E’ quanto chiede il consigliere provinciale e comunale del Pdl Sergio Costanzo, convinto più che mai che la città capoluogo debba ricoprire “un ruolo di primo primo piano nel contesto della sanità regionale”.

“Nel mentre apprezziamo alcune decisioni del dg relative agli ospedali di Chiaravalle e Soverato, che vanno nella direzione da noi suggerita nel corso di questi mesi, non possiamo esimerci dal costatare che nel corso della conferenza stampa poco è stato detto degli Uffici amministrativi e direzionali. Ricordiamo al direttore generale che vigileremo quotidianamente e che non consentiremo a nessuno di trasferire a Lamezia gli Uffici che sono il cuore dell’azione amministrativa dell’Azienda: direzione generale, dipartimento amministrativo e Settore finanziario”.

In merito ad un migliore utilizzo del personale, condividiamo quanto dichiarato dal dg, con l’auspicio che tutti gli eventuali trasferimenti delle figure in esubero, siano preventivamente concordati con le organizzazioni sindacali, d’intesa con gli interessati: l’unica strada percorribile per evitare ricorsi e disservizi.

Relativamente ai risparmi annunciati con grande enfasi da Mancuso, abbiamo molte perplessità e sulla questione torneremo nei prossimi giorni dopo aver analizzato a fondo i dati contabili in nostro possesso. Ci piacerebbe intanto sapere se il dg ha effettuato la sua analisi tenendo conto di tutte le ditte e aziende che attendono da un anno e mezzo di essere pagati. Una per tutte la ditta che ha completato l’Umberto I. E’ a conoscenza o no il direttore generale che l’impresa avanza ancora l’ultimo SAL e lo stato finale dei lavori? Ed è a conoscenza che molte aziende fornitrici di beni e servizi non vengono pagate da due/tre anni, mentre altre vengono “soddisfatte” puntualmente? Se poi risponde al vero, come molti sostengono, che in questo periodo sono aumentate di molto le spese per ritardati pagamenti, c’è ben poco da essere ottimisti”.

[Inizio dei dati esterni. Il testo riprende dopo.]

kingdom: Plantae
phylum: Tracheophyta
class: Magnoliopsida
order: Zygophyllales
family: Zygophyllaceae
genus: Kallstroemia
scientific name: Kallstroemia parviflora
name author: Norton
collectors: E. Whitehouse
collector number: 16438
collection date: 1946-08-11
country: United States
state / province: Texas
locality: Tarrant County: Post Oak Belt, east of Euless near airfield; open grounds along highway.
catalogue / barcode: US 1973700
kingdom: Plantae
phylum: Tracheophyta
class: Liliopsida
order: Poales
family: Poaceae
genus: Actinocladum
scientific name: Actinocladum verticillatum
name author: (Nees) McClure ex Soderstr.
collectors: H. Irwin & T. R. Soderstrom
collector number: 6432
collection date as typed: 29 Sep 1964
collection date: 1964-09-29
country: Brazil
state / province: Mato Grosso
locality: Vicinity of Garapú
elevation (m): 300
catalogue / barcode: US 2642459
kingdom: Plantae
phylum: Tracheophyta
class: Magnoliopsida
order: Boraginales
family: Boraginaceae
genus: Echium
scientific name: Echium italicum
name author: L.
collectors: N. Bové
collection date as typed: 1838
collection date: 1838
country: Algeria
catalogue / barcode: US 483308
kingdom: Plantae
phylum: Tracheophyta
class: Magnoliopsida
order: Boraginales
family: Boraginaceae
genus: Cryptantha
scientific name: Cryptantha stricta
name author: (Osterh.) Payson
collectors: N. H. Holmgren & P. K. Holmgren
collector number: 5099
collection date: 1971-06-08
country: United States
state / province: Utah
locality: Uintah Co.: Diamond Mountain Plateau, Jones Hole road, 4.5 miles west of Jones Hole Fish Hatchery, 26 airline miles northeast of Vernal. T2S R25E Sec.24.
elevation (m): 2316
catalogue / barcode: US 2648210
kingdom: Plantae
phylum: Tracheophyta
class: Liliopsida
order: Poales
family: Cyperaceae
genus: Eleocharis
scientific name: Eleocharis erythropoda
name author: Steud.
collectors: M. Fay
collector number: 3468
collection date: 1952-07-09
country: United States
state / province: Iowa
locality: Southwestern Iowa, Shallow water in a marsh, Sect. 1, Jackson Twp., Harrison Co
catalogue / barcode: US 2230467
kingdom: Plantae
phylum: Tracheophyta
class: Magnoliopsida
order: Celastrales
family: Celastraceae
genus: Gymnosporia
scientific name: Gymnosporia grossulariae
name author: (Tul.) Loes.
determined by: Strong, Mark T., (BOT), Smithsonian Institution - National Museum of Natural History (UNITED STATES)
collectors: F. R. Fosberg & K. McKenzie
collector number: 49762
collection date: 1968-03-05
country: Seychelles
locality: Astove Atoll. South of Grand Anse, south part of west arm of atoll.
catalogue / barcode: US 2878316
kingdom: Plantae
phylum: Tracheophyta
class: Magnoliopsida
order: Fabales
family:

Al dg Mancuso chiediamo infine di chiarire i motivi per i quali un’ambulanza privata da ben tre anni, al modico costo giornaliero di oltre 400 euro, autista compreso, “sostituisce” a Chiaravalle quella di proprietà dell’Asp, incidentata e mai aggiustata. Così come chiediamo di chiarire perché le nuove ambulanze (quelle consegnate qualche giorno addietro con una delle sue solite conferenze stampa) presentano dei dispositivi per l’allaccio delle apparecchiature sanitarie diversi da quelli che servivano ed hanno la necessità di essere modificate ancor prima di entrare in funzione. Chi le ha acquistate non sapeva di questi inconvenienti? E quanto costa ora adattare le nuove prese ai presidi sanitari? E chiediamo anche di sapere quanto è costato adattare le Fiat Panda del “Progetto sangue” mai partito, ma presentato con conferenza stampa. A meno che non si consideri partenza una semplice “operazione” di trasporto delle provette dai punti di prelievo al laboratorio dell’ospedale di Soverato. La cosa strana è che dopo aver allestito le autovetture con sirene ed ogni dispositivo previsto per l’emergenza, le provette vengono trasportate in un contenitore portatile poggiato sul sedile posteriore dell’autovettura e ciò perché quello in acciaio inox montato dentro il cofano era stato allestito e omologato per contenere sacche di sangue e quindi non sufficiente a contenere altro Ma lo sa il dg che il sangue prelevato dai pazienti viene trasportato nello stesso contenitore insieme alle urine e alle feci? Mancuso dirà forse che non ne era al corrente, ma un fatto è certo: si acquista senza mai avere contezza di ciò che si andrà a fare”.